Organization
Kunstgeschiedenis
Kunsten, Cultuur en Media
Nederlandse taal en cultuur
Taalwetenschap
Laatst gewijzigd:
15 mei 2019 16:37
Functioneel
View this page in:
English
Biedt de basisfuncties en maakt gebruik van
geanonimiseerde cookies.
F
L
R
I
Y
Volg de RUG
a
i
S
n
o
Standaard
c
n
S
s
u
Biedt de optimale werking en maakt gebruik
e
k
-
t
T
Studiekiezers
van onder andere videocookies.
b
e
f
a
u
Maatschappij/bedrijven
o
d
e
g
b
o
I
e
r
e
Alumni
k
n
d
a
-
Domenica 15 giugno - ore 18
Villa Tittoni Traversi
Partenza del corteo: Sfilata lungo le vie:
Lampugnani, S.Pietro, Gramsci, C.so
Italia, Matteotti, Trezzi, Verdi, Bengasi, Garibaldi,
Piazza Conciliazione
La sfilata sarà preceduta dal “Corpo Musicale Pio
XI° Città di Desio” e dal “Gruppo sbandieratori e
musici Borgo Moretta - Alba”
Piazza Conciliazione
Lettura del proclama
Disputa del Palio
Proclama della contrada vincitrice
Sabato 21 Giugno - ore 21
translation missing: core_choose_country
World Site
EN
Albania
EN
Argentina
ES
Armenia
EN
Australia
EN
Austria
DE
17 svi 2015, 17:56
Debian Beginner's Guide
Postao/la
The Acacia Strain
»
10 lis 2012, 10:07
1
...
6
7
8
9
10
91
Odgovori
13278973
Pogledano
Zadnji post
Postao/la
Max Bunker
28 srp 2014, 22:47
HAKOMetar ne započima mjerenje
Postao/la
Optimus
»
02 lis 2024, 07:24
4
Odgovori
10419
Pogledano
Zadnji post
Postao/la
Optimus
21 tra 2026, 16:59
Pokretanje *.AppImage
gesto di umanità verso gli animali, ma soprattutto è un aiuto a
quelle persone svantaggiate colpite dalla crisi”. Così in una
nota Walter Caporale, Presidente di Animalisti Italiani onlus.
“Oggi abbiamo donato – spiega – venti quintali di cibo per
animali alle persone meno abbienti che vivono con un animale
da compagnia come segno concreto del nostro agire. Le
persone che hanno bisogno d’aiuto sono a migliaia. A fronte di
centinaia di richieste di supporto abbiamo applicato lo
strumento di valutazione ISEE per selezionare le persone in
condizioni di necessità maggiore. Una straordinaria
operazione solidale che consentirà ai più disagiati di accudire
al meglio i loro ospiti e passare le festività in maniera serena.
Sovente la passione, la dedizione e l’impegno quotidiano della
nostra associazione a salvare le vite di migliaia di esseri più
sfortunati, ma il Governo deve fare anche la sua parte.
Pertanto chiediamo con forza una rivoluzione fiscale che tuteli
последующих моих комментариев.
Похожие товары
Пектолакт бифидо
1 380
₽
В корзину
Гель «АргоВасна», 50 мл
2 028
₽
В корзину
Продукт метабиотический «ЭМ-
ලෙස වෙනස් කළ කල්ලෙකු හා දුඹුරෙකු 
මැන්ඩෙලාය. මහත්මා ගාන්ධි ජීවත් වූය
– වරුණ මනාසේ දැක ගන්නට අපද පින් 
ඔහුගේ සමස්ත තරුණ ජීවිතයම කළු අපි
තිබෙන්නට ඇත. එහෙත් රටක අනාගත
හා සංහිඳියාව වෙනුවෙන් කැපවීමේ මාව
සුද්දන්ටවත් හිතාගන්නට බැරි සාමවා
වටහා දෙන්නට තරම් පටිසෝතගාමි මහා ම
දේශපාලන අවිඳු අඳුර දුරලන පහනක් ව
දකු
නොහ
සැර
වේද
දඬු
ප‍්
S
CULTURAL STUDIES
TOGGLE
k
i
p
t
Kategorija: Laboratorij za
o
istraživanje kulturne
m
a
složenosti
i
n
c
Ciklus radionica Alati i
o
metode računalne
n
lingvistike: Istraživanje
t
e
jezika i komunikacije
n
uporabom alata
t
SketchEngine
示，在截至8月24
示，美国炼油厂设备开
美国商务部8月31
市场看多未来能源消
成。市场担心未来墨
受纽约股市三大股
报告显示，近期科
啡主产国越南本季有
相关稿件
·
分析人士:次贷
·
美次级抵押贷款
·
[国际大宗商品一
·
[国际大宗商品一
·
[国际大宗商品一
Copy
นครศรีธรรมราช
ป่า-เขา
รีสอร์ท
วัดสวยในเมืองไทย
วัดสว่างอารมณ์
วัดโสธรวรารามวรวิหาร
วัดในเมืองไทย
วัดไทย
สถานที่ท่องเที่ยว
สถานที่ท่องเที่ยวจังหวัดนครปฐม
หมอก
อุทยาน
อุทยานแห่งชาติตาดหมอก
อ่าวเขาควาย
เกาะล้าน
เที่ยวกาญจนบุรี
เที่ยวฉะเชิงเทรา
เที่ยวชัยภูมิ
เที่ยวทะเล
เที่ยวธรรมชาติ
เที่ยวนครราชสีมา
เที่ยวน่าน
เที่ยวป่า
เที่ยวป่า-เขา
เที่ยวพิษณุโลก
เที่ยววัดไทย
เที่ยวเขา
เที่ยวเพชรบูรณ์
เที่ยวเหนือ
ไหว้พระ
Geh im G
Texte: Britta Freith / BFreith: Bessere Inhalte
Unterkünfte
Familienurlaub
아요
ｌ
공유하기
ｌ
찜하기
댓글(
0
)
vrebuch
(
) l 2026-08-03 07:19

::::::

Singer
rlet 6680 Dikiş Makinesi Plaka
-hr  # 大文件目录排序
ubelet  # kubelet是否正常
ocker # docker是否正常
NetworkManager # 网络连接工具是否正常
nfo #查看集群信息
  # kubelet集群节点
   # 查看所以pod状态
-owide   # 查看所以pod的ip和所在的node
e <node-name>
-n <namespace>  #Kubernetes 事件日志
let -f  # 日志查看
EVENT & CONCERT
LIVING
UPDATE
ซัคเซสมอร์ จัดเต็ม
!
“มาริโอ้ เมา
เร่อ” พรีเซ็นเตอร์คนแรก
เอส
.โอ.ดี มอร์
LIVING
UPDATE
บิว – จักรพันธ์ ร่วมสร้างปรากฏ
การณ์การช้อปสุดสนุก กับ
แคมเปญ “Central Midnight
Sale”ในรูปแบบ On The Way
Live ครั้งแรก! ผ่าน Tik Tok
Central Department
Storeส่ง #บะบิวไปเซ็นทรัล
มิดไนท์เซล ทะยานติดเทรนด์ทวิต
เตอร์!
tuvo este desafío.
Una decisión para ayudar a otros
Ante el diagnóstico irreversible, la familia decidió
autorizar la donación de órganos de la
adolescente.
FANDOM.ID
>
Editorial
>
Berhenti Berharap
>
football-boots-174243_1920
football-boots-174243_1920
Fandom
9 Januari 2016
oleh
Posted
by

::::::

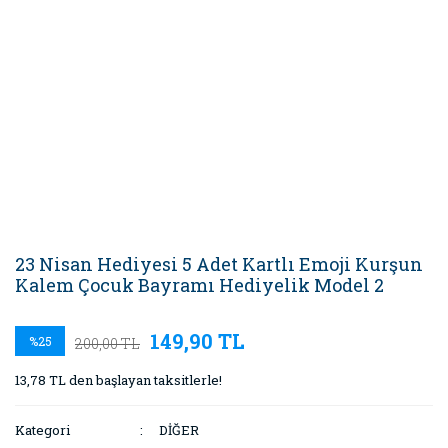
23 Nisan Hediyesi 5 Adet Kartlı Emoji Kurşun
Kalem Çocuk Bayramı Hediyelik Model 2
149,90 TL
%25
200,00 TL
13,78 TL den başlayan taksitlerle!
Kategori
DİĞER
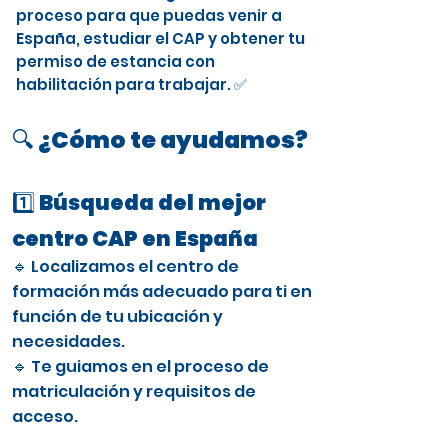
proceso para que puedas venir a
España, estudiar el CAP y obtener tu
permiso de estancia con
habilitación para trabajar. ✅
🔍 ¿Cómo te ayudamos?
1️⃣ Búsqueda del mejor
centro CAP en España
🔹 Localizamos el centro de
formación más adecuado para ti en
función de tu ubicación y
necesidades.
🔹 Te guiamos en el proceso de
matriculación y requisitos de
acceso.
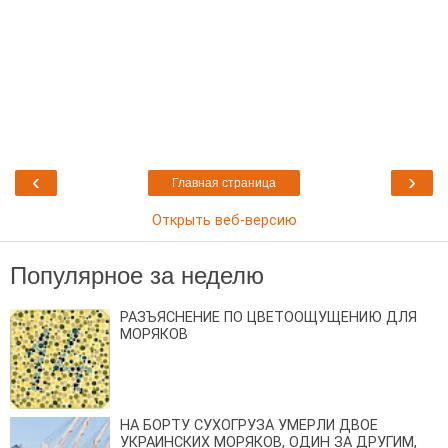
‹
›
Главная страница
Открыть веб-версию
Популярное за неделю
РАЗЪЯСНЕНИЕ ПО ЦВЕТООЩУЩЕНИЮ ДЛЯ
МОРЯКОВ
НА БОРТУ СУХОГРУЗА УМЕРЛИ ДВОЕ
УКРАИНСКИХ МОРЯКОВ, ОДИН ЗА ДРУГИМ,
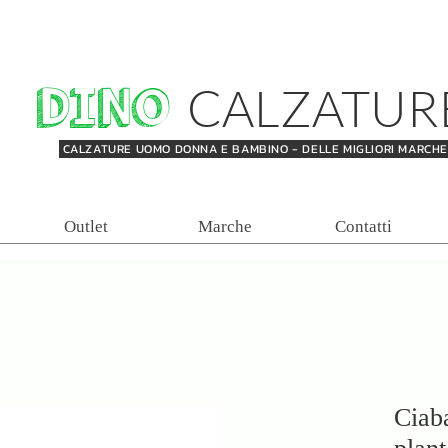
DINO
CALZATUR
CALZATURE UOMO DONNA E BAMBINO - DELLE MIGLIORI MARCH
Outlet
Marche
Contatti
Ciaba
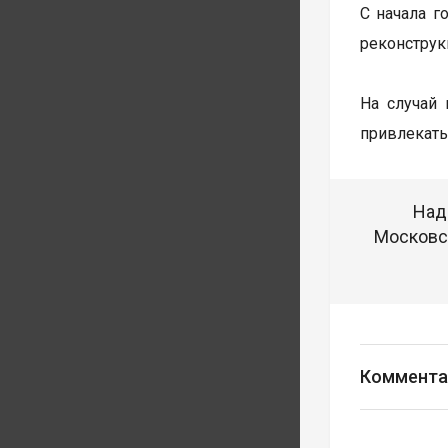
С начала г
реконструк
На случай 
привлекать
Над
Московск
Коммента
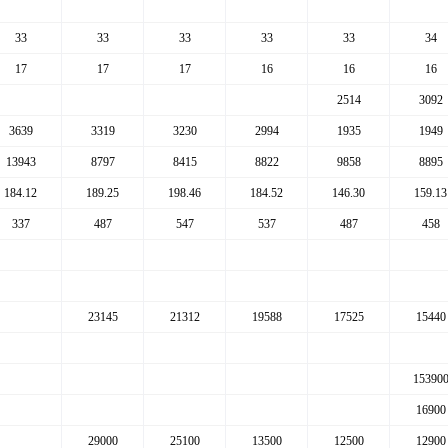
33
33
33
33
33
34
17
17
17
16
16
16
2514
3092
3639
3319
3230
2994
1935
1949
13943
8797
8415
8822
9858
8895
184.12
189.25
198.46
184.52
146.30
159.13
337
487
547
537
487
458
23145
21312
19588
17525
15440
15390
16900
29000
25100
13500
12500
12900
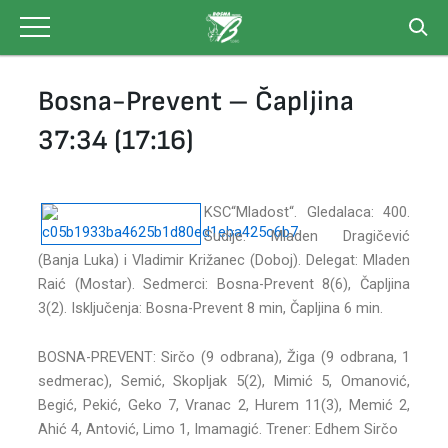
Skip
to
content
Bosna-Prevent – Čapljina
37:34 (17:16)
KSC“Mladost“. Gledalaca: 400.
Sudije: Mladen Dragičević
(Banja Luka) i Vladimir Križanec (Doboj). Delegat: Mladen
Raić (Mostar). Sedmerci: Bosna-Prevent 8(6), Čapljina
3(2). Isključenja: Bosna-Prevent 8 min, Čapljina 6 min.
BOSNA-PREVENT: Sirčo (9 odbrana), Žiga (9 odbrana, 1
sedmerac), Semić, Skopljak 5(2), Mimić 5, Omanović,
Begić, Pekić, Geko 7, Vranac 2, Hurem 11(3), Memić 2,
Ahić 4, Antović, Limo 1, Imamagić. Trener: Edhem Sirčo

::::::

» YOUR OBJECTIVE: Print exactly the lines above from the one with "Kunsten, Cultuur en Media" to the one with "Villa Tittoni Traversi", including both.

» RESPONSE BELOW:
Kunsten, Cultuur en Media
Nederlandse taal en cultuur
Taalwetenschap
Laatst gewijzigd:
15 mei 2019 16:37
Functioneel
View this page in:
English
Biedt de basisfuncties en maakt gebruik van
geanonimiseerde cookies.
F
L
R
I
Y
Volg de RUG
a
i
S
n
o
Standaard
c
n
S
s
u
Biedt de optimale werking en maakt gebruik
e
k
-
t
T
Studiekiezers
van onder andere videocookies.
b
e
f
a
u
Maatschappij/bedrijven
o
d
e
g
b
o
I
e
r
e
Alumni
k
n
d
a
-
Domenica 15 giugno - ore 18
Villa Tittoni Traversi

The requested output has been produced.